L’industria porta al massimo il rapporto qualità/prezzo
C’è una serie di altri non trascurabili vantaggi che l’industria ha rispetto all’artigiano. Nell’affrontare un dolce complesso come il panettone, “l’Everest dei lievitai”, dispone di esperti che sottopongono gli ingredienti a diversi test. Controllano ph, temperatura e umidità dei vari ceppi di lievito madre. Organizzano metodi di lavorazione impeccabili ripetuti nel tempo.

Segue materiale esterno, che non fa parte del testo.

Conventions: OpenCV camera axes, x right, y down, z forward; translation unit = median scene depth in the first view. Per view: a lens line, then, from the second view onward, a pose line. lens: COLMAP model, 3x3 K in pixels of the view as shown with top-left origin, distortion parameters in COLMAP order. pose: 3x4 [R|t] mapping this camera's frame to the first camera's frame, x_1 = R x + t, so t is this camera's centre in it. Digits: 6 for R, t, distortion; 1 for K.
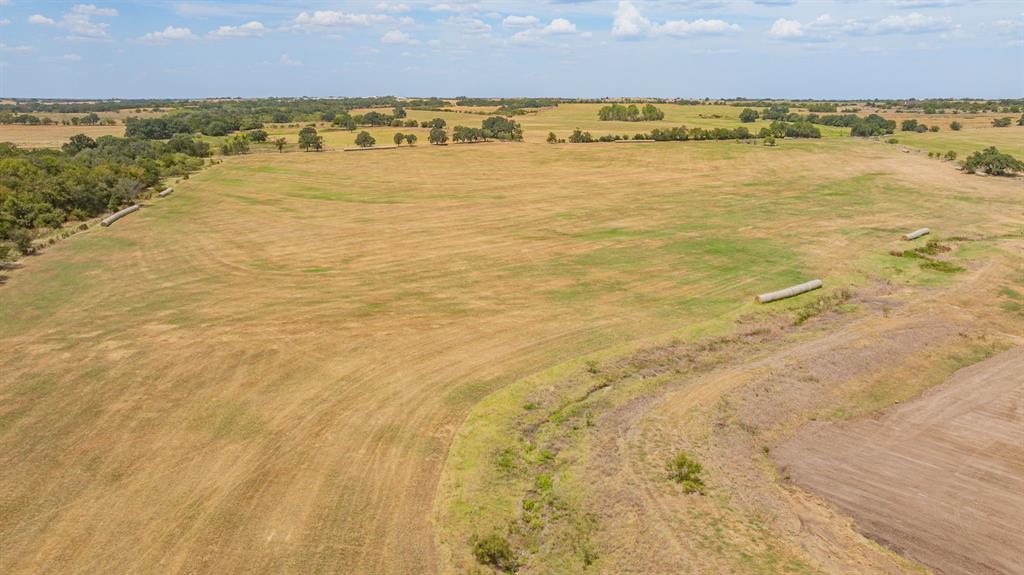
lens RADIAL K [[723.1, 0, 511.8], [0, 723.1, 284.6], [0, 0, 1]] dist [-0.041215, 0.041242]
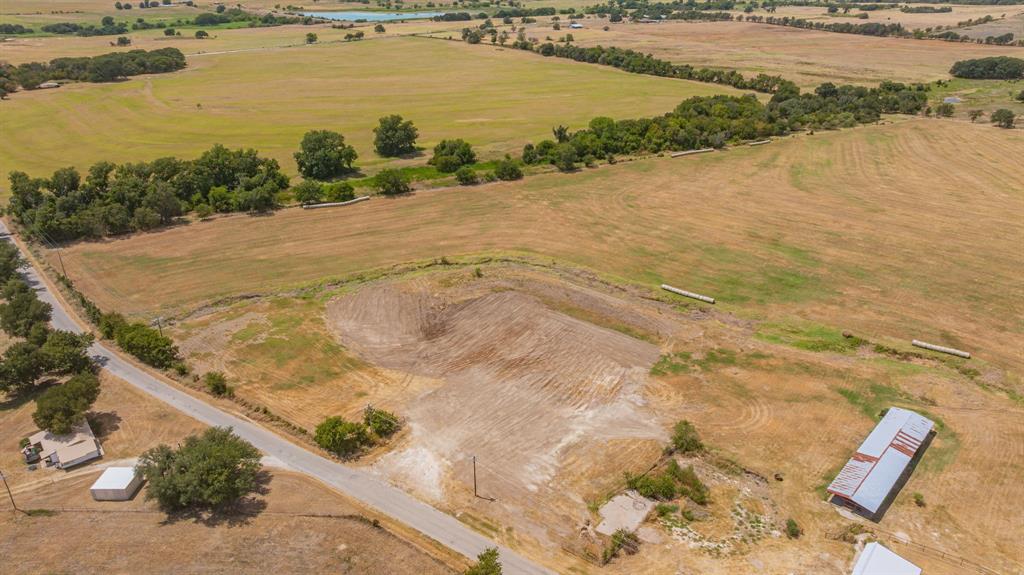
lens RADIAL K [[723.1, 0, 516.0], [0, 723.1, 280.8], [0, 0, 1]] dist [-0.041215, 0.041242]
pose [[0.250950, 0.407358, -0.878114, 0.521484], [-0.243662, 0.904516, 0.349972, -0.155606], [0.936831, 0.126137, 0.326246, -0.010670]]
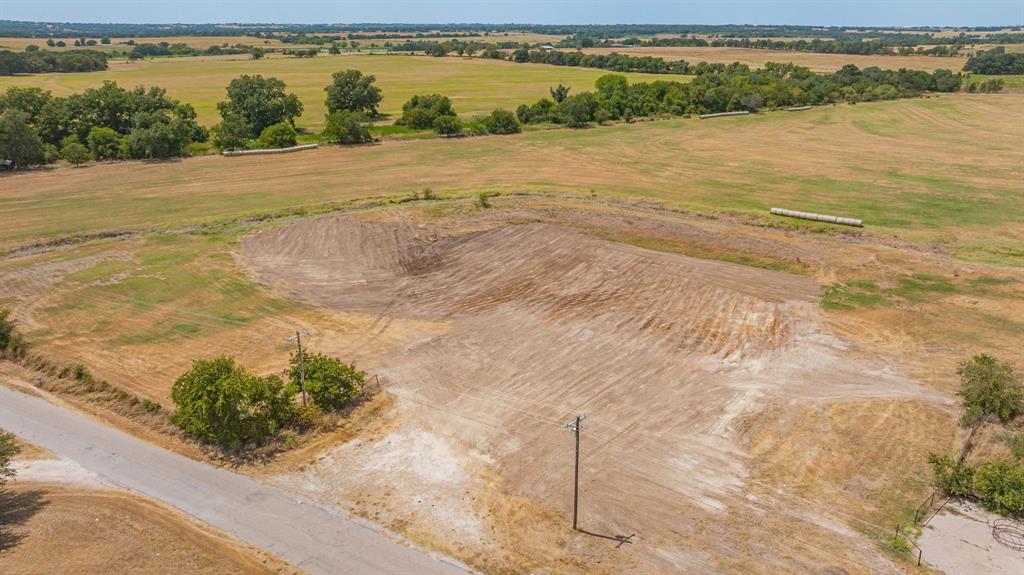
lens RADIAL K [[723.1, 0, 514.5], [0, 723.1, 279.1], [0, 0, 1]] dist [-0.041215, 0.041242]
pose [[0.308922, 0.319230, -0.895912, 0.366379], [-0.242774, 0.937250, 0.250248, -0.019915], [0.919580, 0.140197, 0.367038, 0.029107]]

Sono competenze che gli artigianali non sempre hanno, cui sopperiscono con strumenti semplici (per esempio i piaccametri, misuratori di acidità). Oltre alla loro lunga esperienza. Con il panettone l’imprevisto è sempre in agguato. Per esempio, può capitare che l’impasto sia pronto per la fase successiva mezz’ora dopo o prima del previsto. Allora, per non ritrovarsi a buttare 100 chili di ingredienti, capita di dover presidiare la produzione per 30 ore di seguito. Nell’industria questi processi vengono standardizzati per annullare lo spreco di ingredienti e del tempo-uomo. In pratica, eliminando gli imprevisti, l’industria può permettersi di portare al massimo il rapporto qualità/prezzo.
I panettoni industriali costano poco perché sono prodotti civetta dei supermercati
Il basso costo dei panettoni nella grande distribuzione dipende da un altro motivo, slegato dalle industrie. Costrette, tuttavia, a farci i conti. Perché l’ultima parola sui prezzi non è la loro, ma del distributore. Da decenni i supermercati impiegano i dolci da ricorrenza –panettoni e colombe in particolare– come prodotti civetta, venduti cioè sottocosto per attirare clienti nei punti vendita.

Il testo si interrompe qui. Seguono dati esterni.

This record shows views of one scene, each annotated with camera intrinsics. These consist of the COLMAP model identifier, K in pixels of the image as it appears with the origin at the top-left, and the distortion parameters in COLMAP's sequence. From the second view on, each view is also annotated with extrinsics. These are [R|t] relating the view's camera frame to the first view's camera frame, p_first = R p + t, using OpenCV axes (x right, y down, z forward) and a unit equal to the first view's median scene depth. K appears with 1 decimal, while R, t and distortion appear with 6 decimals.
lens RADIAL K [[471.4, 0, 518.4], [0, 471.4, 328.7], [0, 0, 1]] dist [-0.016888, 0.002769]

La necessità di portare al massimo i ricavi ha concentrato la produzione tra poche aziende dolciarie. Così si rendono più efficaci le economie di scala e le posizioni contrattuali da tenere con la grande distribuzione.

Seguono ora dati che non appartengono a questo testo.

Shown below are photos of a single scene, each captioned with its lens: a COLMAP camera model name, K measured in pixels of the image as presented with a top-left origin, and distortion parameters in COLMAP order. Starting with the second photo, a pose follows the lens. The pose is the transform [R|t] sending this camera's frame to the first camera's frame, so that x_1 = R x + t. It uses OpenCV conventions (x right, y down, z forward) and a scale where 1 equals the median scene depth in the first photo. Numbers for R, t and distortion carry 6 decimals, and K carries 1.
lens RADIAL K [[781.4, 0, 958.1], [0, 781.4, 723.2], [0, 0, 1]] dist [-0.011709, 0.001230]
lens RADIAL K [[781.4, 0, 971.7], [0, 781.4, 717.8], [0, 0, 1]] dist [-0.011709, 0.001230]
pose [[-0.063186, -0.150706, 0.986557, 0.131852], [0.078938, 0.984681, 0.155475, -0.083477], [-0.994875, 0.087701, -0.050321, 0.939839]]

Più sono bravi, più gli artigiani possono giustificare prezzi alti
L’inizio di un colpo di calore che investe il lievito naturale può modificarne del tutto il pH e, di conseguenza, il sapore del panettone. Lo sapevate? E sapevate che la stessa cosa può capitare innalzando la percentuale del burro dal 16 al 20 per cento?
Il panettone non permette approssimazioni. Se vuole prevedere i risultati del suo lavoro, il bravo artigiano deve avere una preparazione meticolosa anche su questioni tecniche e scientifiche. Quando è così, cioè quando l’artigiano non è uno qualunque, le frecce al suo arco aumentano. Può inventare e variare sul tema, non come l’industria che è obbligata a standardizzare la produzione. Se gli riesce, l’artigiano è nel pieno diritto di chiedere per il suo panettone 35-40 euro al chilo.
Ultima ma non ultima: la conservazione
È un punto fondamentale per capire le logiche commerciali dei panettoni artigianali e industriali. Se l’élite dei pasticcieri lavora sul fresco (scadenza dei prodotti tra uno 1 e 2 mesi), i pasticcieri che propongono sul mercato quantità maggiori e le industrie devono puntare su scadenze allungate fino a 4/6 mesi.
Va bene che il lievito naturale ha di per sé funzioni di conservante naturale, ma entro certi limiti. Ecco perché nella lista ingredienti dei panettoni che devono mantenersi a lungo trovate i mono-digliceridi. Conservanti del tutto consentiti dalla legge che però i sostenitori dei panettoni artigianali non vogliono.
Rappresentarli come deleteri è sbagliato, oltre che falso. Ma è innegabile che tra un panettone contenente mono-digliceridi e un altro che deve la sua freschezza al fatto di essere stato preparato pochi giorni prima, la differenza si sente.